*WORK TASK*: In the listing below, edit the stretch from the line containing "Follow each photo" through the line containing "0.145171, 0.848645, -1.796793]]" by changing "top-left origin" to "upper-left origin". Return only those lines, with everything else left unchanged.

*RECORDS FOR THE EXERCISE*:
|---|
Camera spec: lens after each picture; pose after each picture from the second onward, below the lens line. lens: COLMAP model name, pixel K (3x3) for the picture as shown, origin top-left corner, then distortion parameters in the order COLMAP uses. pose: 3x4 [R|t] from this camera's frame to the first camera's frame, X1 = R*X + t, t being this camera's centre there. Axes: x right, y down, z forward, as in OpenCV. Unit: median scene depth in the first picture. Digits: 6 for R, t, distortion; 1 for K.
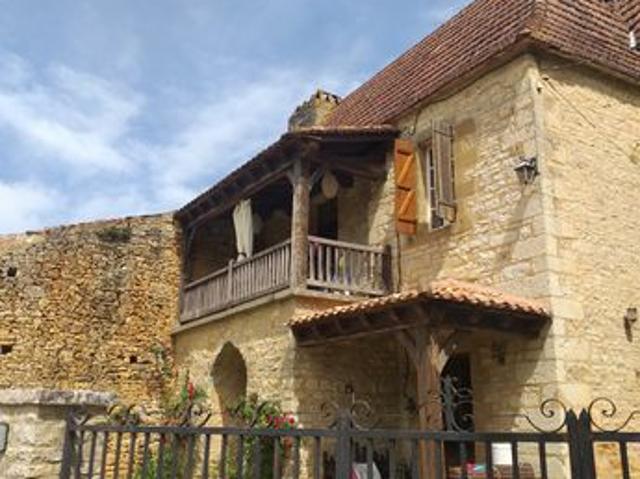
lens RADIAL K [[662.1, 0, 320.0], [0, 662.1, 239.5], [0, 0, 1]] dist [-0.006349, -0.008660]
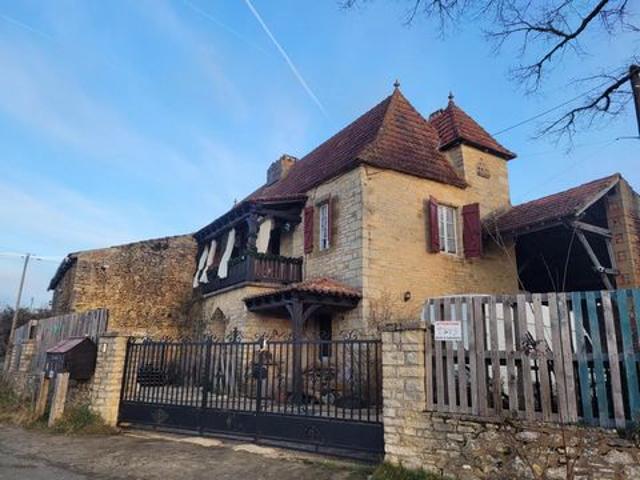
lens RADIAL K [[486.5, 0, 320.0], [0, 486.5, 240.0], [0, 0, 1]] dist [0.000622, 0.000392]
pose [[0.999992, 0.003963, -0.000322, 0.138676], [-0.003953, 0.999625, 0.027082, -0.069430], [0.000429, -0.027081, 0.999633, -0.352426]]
|---|
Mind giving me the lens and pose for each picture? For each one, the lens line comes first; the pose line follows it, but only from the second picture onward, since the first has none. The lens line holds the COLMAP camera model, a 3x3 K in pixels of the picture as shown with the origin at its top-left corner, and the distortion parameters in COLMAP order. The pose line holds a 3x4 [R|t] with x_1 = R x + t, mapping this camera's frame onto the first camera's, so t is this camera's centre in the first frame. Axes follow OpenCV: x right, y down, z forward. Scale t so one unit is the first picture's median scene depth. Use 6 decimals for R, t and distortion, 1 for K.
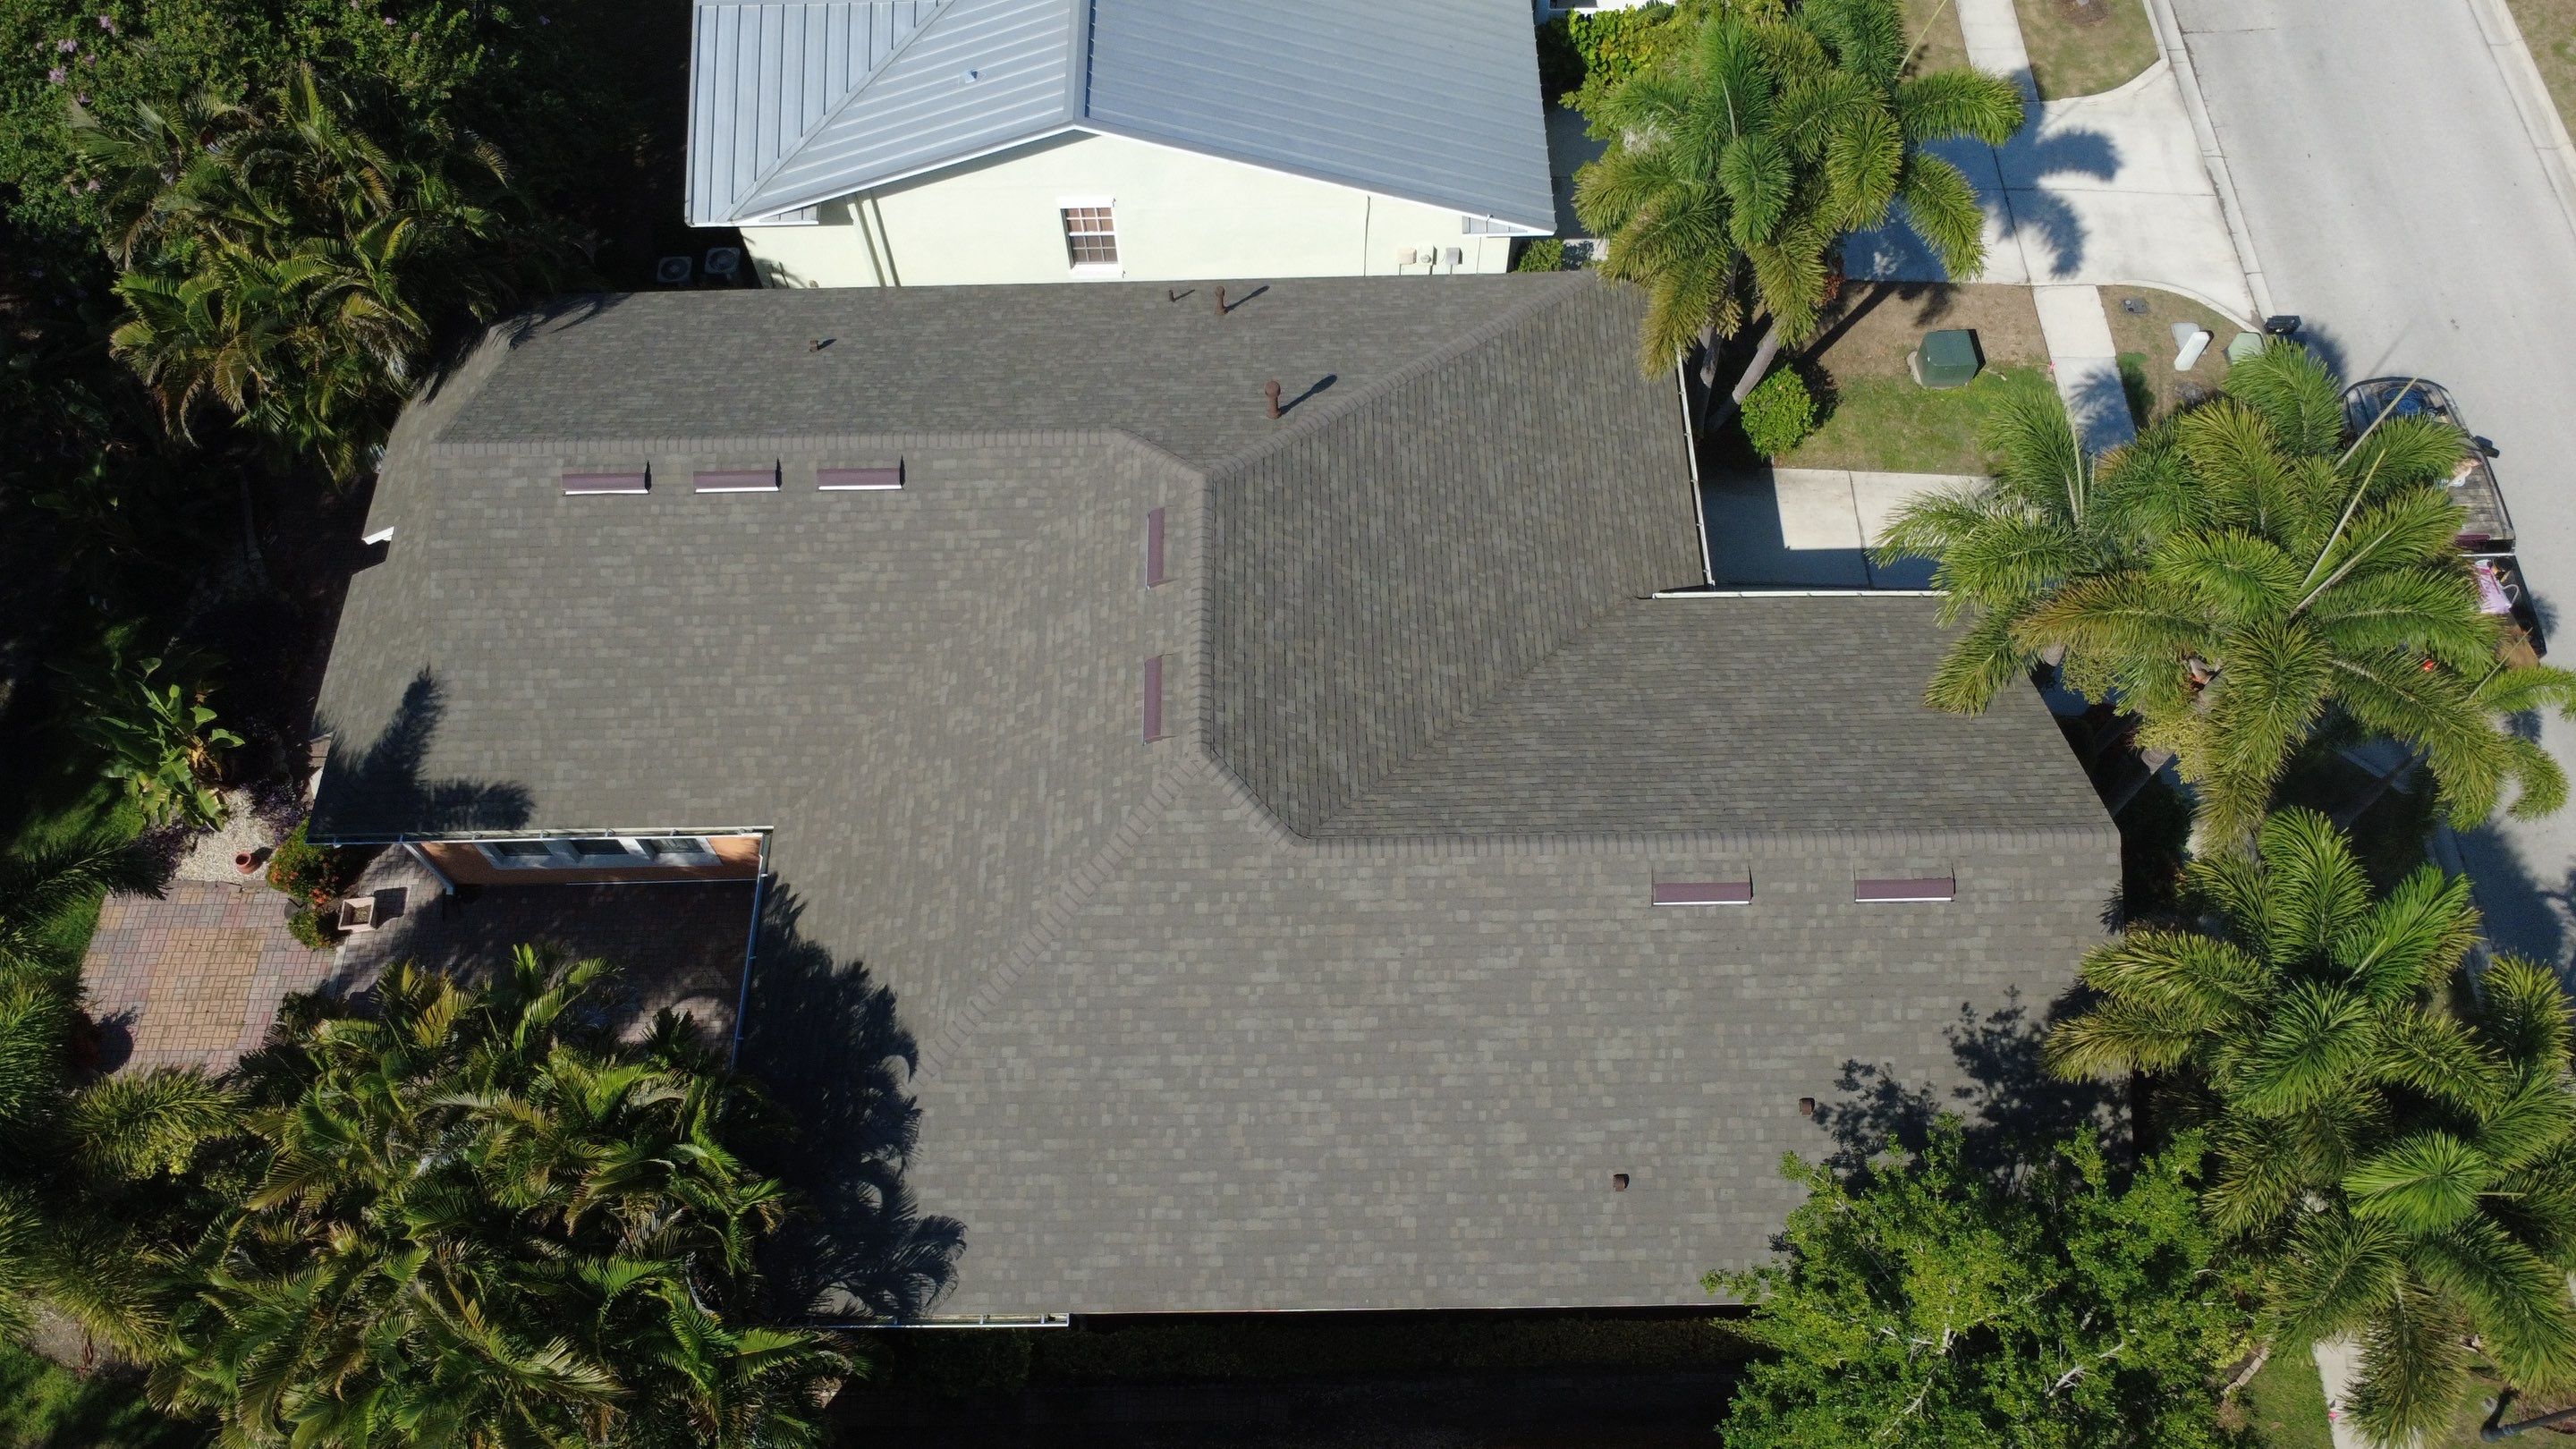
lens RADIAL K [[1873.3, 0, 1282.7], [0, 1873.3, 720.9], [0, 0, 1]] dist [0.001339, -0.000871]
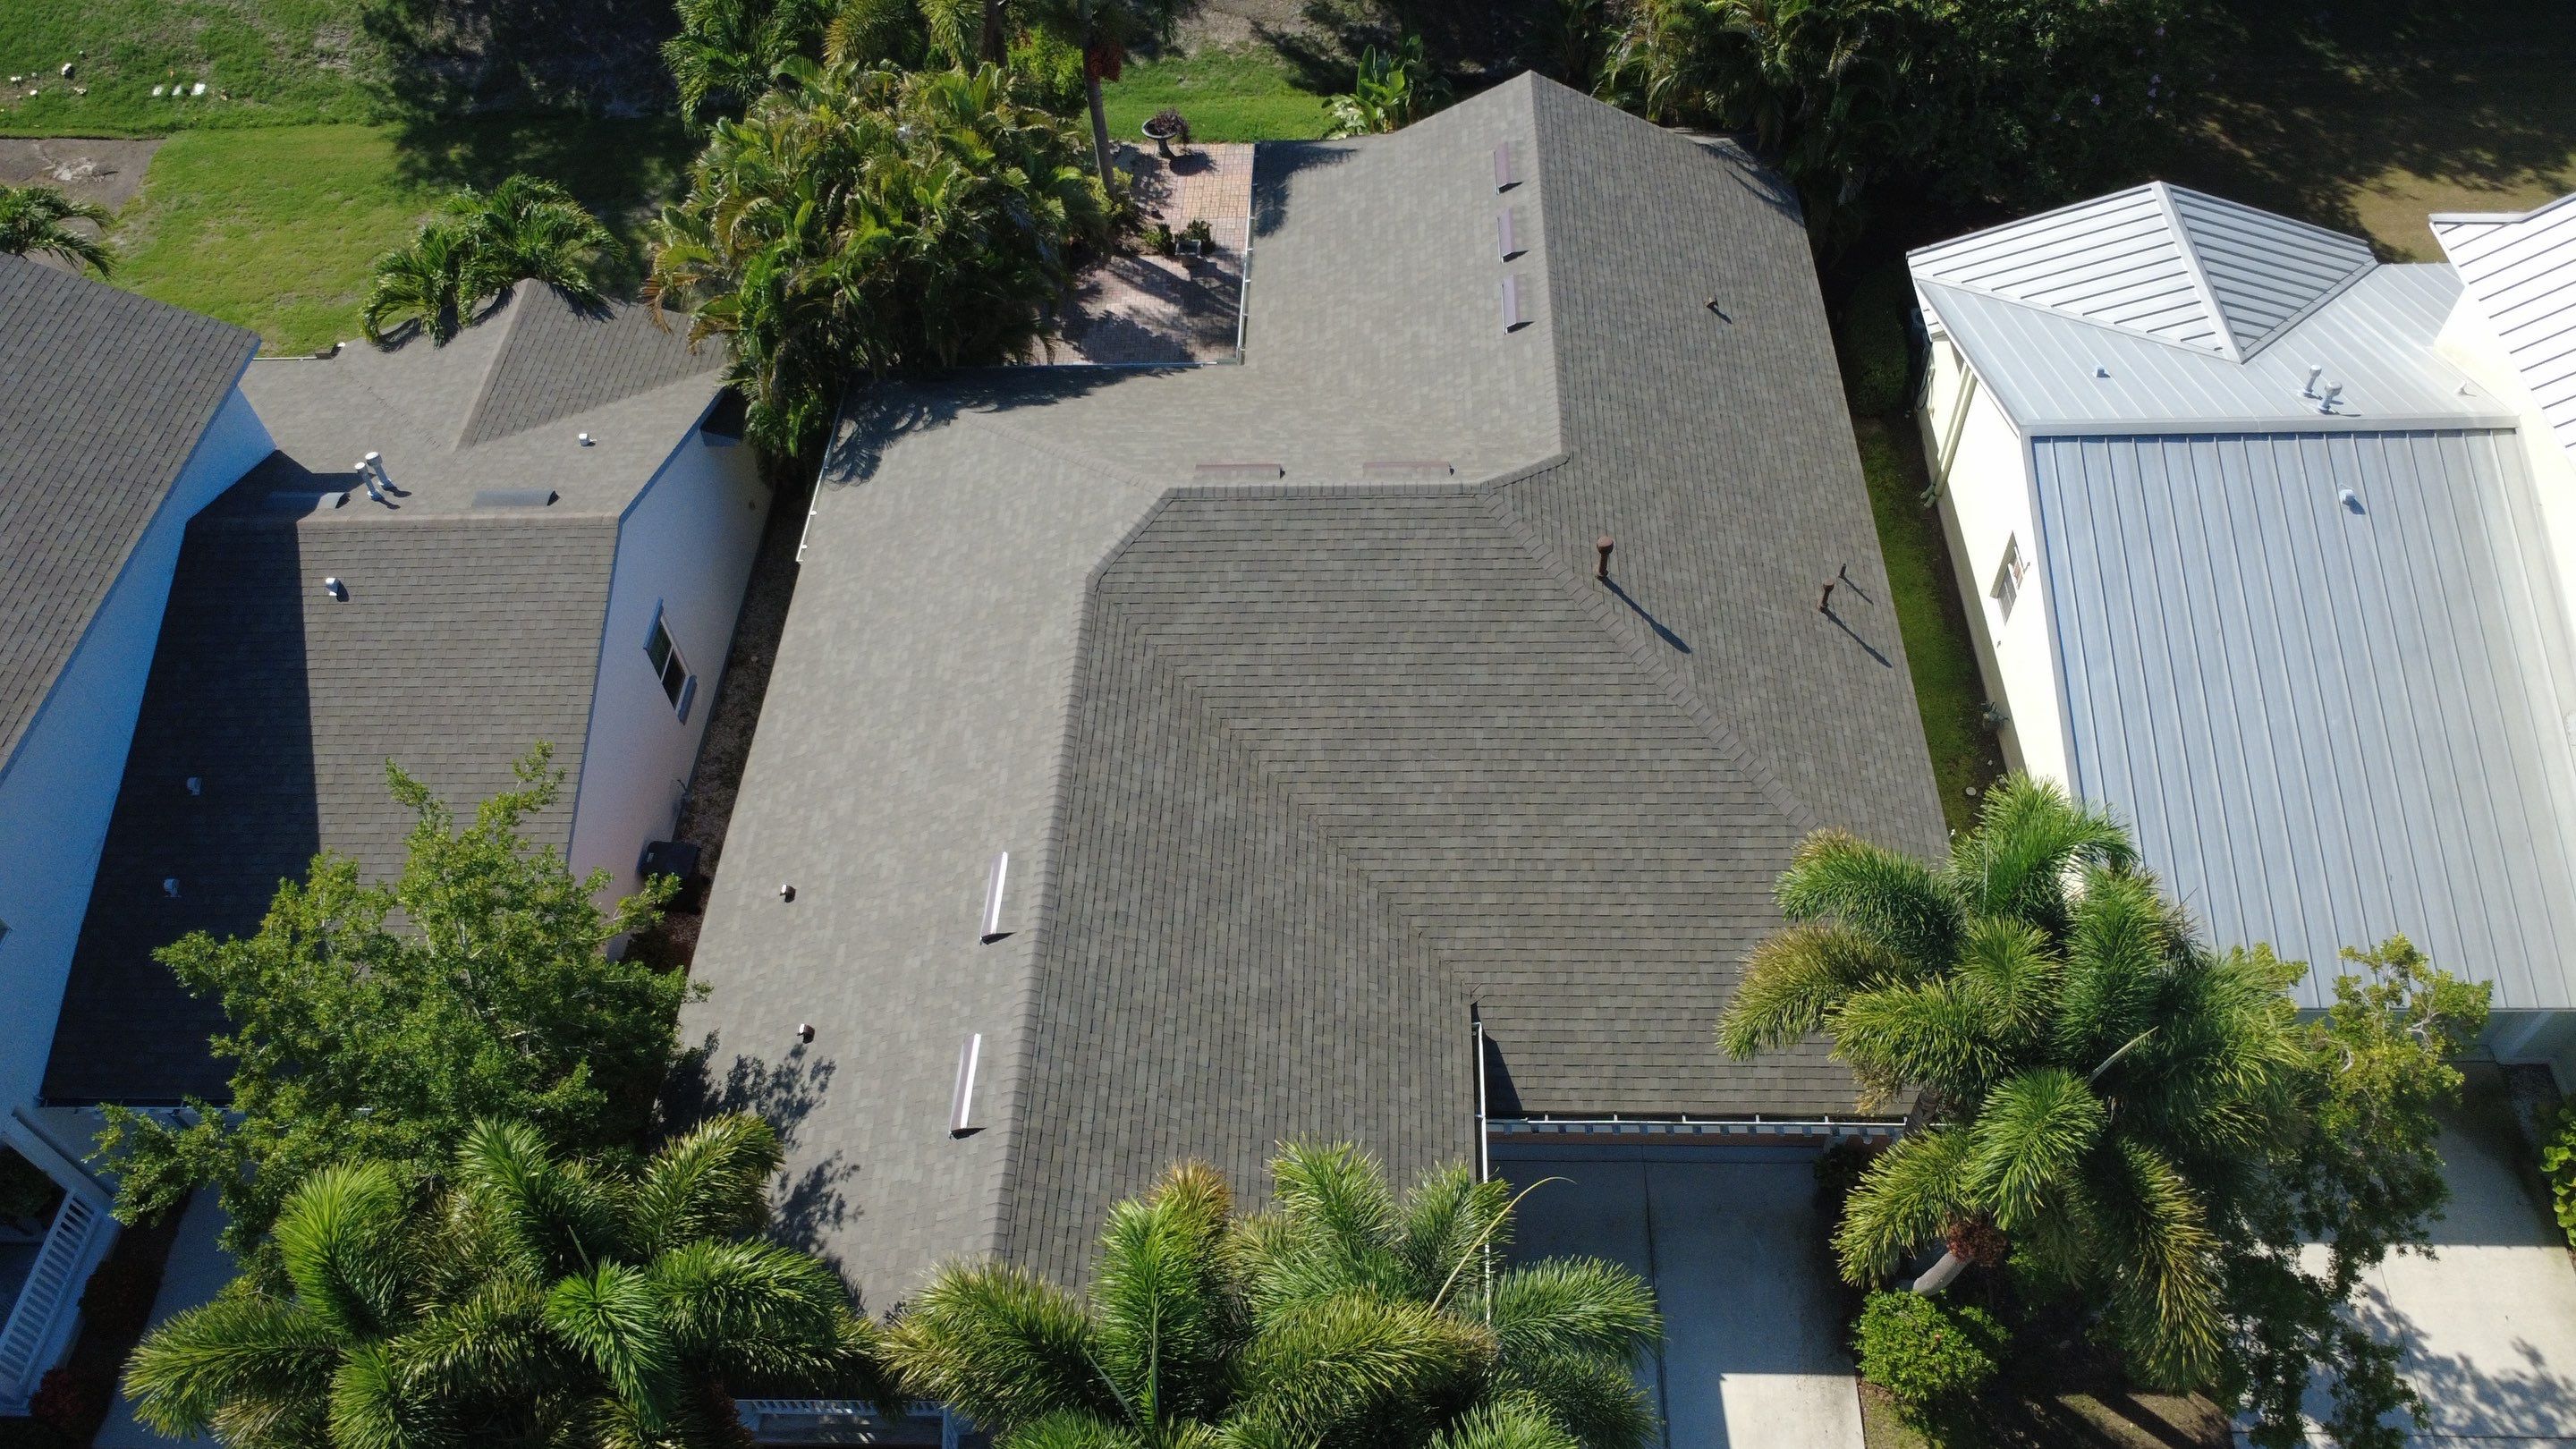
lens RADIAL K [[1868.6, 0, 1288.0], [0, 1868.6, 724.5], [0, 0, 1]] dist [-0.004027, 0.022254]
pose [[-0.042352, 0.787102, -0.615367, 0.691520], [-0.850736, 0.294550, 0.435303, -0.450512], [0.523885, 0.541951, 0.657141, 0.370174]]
|---|
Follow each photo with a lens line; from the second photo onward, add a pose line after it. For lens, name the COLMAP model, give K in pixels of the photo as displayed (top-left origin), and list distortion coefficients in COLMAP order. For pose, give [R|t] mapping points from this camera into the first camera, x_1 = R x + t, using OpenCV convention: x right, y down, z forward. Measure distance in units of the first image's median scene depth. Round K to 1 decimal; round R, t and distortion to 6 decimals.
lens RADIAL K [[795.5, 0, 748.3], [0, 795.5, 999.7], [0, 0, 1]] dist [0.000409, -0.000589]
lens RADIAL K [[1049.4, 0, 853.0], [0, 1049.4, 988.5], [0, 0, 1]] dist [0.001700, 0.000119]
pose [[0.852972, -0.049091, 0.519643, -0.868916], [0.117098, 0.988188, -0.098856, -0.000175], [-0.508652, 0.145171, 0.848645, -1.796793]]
|---|
*TASK RESULT*:
Follow each photo with a lens line; from the second photo onward, add a pose line after it. For lens, name the COLMAP model, give K in pixels of the photo as displayed (upper-left origin), and list distortion coefficients in COLMAP order. For pose, give [R|t] mapping points from this camera into the first camera, x_1 = R x + t, using OpenCV convention: x right, y down, z forward. Measure distance in units of the first image's median scene depth. Round K to 1 decimal; round R, t and distortion to 6 decimals.
lens RADIAL K [[795.5, 0, 748.3], [0, 795.5, 999.7], [0, 0, 1]] dist [0.000409, -0.000589]
lens RADIAL K [[1049.4, 0, 853.0], [0, 1049.4, 988.5], [0, 0, 1]] dist [0.001700, 0.000119]
pose [[0.852972, -0.049091, 0.519643, -0.868916], [0.117098, 0.988188, -0.098856, -0.000175], [-0.508652, 0.145171, 0.848645, -1.796793]]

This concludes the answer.